**Task:** Every entry below is to be copied exactly as written.
^^^^^^^^^^^^^^^^
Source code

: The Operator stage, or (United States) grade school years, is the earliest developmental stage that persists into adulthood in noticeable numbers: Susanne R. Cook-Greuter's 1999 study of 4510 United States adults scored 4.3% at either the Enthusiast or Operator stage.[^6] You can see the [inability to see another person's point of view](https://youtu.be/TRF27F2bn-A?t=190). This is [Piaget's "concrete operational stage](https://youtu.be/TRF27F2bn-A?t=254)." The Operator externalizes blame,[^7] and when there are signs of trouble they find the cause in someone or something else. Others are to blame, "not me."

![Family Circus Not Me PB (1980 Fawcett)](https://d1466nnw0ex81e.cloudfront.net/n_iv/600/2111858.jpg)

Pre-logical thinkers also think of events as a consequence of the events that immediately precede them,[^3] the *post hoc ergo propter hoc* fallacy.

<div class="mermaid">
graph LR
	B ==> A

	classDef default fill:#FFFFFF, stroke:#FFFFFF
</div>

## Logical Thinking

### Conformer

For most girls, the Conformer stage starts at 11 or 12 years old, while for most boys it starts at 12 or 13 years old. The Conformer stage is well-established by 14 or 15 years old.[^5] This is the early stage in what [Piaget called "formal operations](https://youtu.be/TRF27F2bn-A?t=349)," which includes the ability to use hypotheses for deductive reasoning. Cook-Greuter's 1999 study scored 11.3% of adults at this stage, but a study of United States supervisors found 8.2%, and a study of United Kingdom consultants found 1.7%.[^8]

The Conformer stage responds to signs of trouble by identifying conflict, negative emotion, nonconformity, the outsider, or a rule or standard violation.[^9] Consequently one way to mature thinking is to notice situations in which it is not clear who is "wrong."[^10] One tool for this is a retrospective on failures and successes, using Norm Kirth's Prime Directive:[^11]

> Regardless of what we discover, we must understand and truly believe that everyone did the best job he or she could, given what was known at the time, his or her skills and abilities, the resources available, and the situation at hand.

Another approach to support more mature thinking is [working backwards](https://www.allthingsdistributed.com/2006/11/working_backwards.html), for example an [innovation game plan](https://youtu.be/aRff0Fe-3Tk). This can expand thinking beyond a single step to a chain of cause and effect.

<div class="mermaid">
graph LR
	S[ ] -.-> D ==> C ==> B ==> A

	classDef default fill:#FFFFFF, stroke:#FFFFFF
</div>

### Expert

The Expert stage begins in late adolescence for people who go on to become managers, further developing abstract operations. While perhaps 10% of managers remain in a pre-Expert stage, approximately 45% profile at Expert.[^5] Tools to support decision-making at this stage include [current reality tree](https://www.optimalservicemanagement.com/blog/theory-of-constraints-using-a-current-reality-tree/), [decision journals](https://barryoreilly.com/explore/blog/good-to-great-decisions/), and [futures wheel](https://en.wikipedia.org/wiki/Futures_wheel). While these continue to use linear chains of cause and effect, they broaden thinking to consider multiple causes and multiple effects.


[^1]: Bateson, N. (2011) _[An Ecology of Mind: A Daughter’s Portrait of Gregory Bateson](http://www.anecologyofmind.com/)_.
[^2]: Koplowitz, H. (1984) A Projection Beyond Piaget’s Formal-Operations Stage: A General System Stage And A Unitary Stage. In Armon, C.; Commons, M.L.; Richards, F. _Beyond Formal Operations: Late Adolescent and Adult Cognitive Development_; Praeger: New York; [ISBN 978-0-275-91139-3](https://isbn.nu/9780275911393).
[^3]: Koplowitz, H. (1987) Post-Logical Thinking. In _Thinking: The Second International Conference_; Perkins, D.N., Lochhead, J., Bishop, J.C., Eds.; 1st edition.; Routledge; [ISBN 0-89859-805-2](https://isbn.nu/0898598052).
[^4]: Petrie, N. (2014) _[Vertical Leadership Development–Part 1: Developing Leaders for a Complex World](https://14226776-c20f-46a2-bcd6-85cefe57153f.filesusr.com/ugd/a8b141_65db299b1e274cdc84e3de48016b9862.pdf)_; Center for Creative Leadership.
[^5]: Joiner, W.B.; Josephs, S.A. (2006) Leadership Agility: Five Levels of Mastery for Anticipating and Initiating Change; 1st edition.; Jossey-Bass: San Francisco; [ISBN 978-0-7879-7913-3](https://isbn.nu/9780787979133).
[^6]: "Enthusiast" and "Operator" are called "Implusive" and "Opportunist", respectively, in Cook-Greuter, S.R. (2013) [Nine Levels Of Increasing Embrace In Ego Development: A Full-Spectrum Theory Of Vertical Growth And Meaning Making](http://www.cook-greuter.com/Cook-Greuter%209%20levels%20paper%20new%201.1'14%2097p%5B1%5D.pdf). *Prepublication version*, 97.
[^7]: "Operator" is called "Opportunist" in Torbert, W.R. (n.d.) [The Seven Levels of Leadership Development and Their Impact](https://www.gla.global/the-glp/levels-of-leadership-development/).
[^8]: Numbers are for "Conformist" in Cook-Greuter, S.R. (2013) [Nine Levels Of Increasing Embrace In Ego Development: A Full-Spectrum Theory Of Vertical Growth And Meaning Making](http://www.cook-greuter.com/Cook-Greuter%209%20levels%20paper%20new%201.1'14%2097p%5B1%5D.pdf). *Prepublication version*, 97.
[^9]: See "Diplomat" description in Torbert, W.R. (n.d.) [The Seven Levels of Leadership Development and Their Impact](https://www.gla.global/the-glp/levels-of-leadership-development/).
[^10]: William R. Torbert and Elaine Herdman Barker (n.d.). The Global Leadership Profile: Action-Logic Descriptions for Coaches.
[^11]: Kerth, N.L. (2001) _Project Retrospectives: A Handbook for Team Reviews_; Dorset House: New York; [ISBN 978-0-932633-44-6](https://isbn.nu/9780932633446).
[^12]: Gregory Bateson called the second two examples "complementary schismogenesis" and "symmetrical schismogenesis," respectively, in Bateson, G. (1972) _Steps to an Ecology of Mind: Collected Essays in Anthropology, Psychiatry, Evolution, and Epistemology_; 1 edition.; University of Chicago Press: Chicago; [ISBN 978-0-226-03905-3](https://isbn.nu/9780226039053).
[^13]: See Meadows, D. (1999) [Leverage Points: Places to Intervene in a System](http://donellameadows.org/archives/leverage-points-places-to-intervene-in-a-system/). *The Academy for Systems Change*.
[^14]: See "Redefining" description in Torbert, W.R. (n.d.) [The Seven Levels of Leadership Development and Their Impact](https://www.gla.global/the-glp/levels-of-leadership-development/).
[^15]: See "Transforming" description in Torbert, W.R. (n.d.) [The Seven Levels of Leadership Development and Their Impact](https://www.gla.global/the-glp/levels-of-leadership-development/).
^^^^^^^^^^^^^^^^
**Task result:**
Source code

: The Operator stage, or (United States) grade school years, is the earliest developmental stage that persists into adulthood in noticeable numbers: Susanne R. Cook-Greuter's 1999 study of 4510 United States adults scored 4.3% at either the Enthusiast or Operator stage.[^6] You can see the [inability to see another person's point of view](https://youtu.be/TRF27F2bn-A?t=190). This is [Piaget's "concrete operational stage](https://youtu.be/TRF27F2bn-A?t=254)." The Operator externalizes blame,[^7] and when there are signs of trouble they find the cause in someone or something else. Others are to blame, "not me."

![Family Circus Not Me PB (1980 Fawcett)](https://d1466nnw0ex81e.cloudfront.net/n_iv/600/2111858.jpg)

Pre-logical thinkers also think of events as a consequence of the events that immediately precede them,[^3] the *post hoc ergo propter hoc* fallacy.

<div class="mermaid">
graph LR
	B ==> A

	classDef default fill:#FFFFFF, stroke:#FFFFFF
</div>

## Logical Thinking

### Conformer

For most girls, the Conformer stage starts at 11 or 12 years old, while for most boys it starts at 12 or 13 years old. The Conformer stage is well-established by 14 or 15 years old.[^5] This is the early stage in what [Piaget called "formal operations](https://youtu.be/TRF27F2bn-A?t=349)," which includes the ability to use hypotheses for deductive reasoning. Cook-Greuter's 1999 study scored 11.3% of adults at this stage, but a study of United States supervisors found 8.2%, and a study of United Kingdom consultants found 1.7%.[^8]

The Conformer stage responds to signs of trouble by identifying conflict, negative emotion, nonconformity, the outsider, or a rule or standard violation.[^9] Consequently one way to mature thinking is to notice situations in which it is not clear who is "wrong."[^10] One tool for this is a retrospective on failures and successes, using Norm Kirth's Prime Directive:[^11]

> Regardless of what we discover, we must understand and truly believe that everyone did the best job he or she could, given what was known at the time, his or her skills and abilities, the resources available, and the situation at hand.

Another approach to support more mature thinking is [working backwards](https://www.allthingsdistributed.com/2006/11/working_backwards.html), for example an [innovation game plan](https://youtu.be/aRff0Fe-3Tk). This can expand thinking beyond a single step to a chain of cause and effect.

<div class="mermaid">
graph LR
	S[ ] -.-> D ==> C ==> B ==> A

	classDef default fill:#FFFFFF, stroke:#FFFFFF
</div>

### Expert

The Expert stage begins in late adolescence for people who go on to become managers, further developing abstract operations. While perhaps 10% of managers remain in a pre-Expert stage, approximately 45% profile at Expert.[^5] Tools to support decision-making at this stage include [current reality tree](https://www.optimalservicemanagement.com/blog/theory-of-constraints-using-a-current-reality-tree/), [decision journals](https://barryoreilly.com/explore/blog/good-to-great-decisions/), and [futures wheel](https://en.wikipedia.org/wiki/Futures_wheel). While these continue to use linear chains of cause and effect, they broaden thinking to consider multiple causes and multiple effects.


[^1]: Bateson, N. (2011) _[An Ecology of Mind: A Daughter’s Portrait of Gregory Bateson](http://www.anecologyofmind.com/)_.
[^2]: Koplowitz, H. (1984) A Projection Beyond Piaget’s Formal-Operations Stage: A General System Stage And A Unitary Stage. In Armon, C.; Commons, M.L.; Richards, F. _Beyond Formal Operations: Late Adolescent and Adult Cognitive Development_; Praeger: New York; [ISBN 978-0-275-91139-3](https://isbn.nu/9780275911393).
[^3]: Koplowitz, H. (1987) Post-Logical Thinking. In _Thinking: The Second International Conference_; Perkins, D.N., Lochhead, J., Bishop, J.C., Eds.; 1st edition.; Routledge; [ISBN 0-89859-805-2](https://isbn.nu/0898598052).
[^4]: Petrie, N. (2014) _[Vertical Leadership Development–Part 1: Developing Leaders for a Complex World](https://14226776-c20f-46a2-bcd6-85cefe57153f.filesusr.com/ugd/a8b141_65db299b1e274cdc84e3de48016b9862.pdf)_; Center for Creative Leadership.
[^5]: Joiner, W.B.; Josephs, S.A. (2006) Leadership Agility: Five Levels of Mastery for Anticipating and Initiating Change; 1st edition.; Jossey-Bass: San Francisco; [ISBN 978-0-7879-7913-3](https://isbn.nu/9780787979133).
[^6]: "Enthusiast" and "Operator" are called "Implusive" and "Opportunist", respectively, in Cook-Greuter, S.R. (2013) [Nine Levels Of Increasing Embrace In Ego Development: A Full-Spectrum Theory Of Vertical Growth And Meaning Making](http://www.cook-greuter.com/Cook-Greuter%209%20levels%20paper%20new%201.1'14%2097p%5B1%5D.pdf). *Prepublication version*, 97.
[^7]: "Operator" is called "Opportunist" in Torbert, W.R. (n.d.) [The Seven Levels of Leadership Development and Their Impact](https://www.gla.global/the-glp/levels-of-leadership-development/).
[^8]: Numbers are for "Conformist" in Cook-Greuter, S.R. (2013) [Nine Levels Of Increasing Embrace In Ego Development: A Full-Spectrum Theory Of Vertical Growth And Meaning Making](http://www.cook-greuter.com/Cook-Greuter%209%20levels%20paper%20new%201.1'14%2097p%5B1%5D.pdf). *Prepublication version*, 97.
[^9]: See "Diplomat" description in Torbert, W.R. (n.d.) [The Seven Levels of Leadership Development and Their Impact](https://www.gla.global/the-glp/levels-of-leadership-development/).
[^10]: William R. Torbert and Elaine Herdman Barker (n.d.). The Global Leadership Profile: Action-Logic Descriptions for Coaches.
[^11]: Kerth, N.L. (2001) _Project Retrospectives: A Handbook for Team Reviews_; Dorset House: New York; [ISBN 978-0-932633-44-6](https://isbn.nu/9780932633446).
[^12]: Gregory Bateson called the second two examples "complementary schismogenesis" and "symmetrical schismogenesis," respectively, in Bateson, G. (1972) _Steps to an Ecology of Mind: Collected Essays in Anthropology, Psychiatry, Evolution, and Epistemology_; 1 edition.; University of Chicago Press: Chicago; [ISBN 978-0-226-03905-3](https://isbn.nu/9780226039053).
[^13]: See Meadows, D. (1999) [Leverage Points: Places to Intervene in a System](http://donellameadows.org/archives/leverage-points-places-to-intervene-in-a-system/). *The Academy for Systems Change*.
[^14]: See "Redefining" description in Torbert, W.R. (n.d.) [The Seven Levels of Leadership Development and Their Impact](https://www.gla.global/the-glp/levels-of-leadership-development/).
[^15]: See "Transforming" description in Torbert, W.R. (n.d.) [The Seven Levels of Leadership Development and Their Impact](https://www.gla.global/the-glp/levels-of-leadership-development/).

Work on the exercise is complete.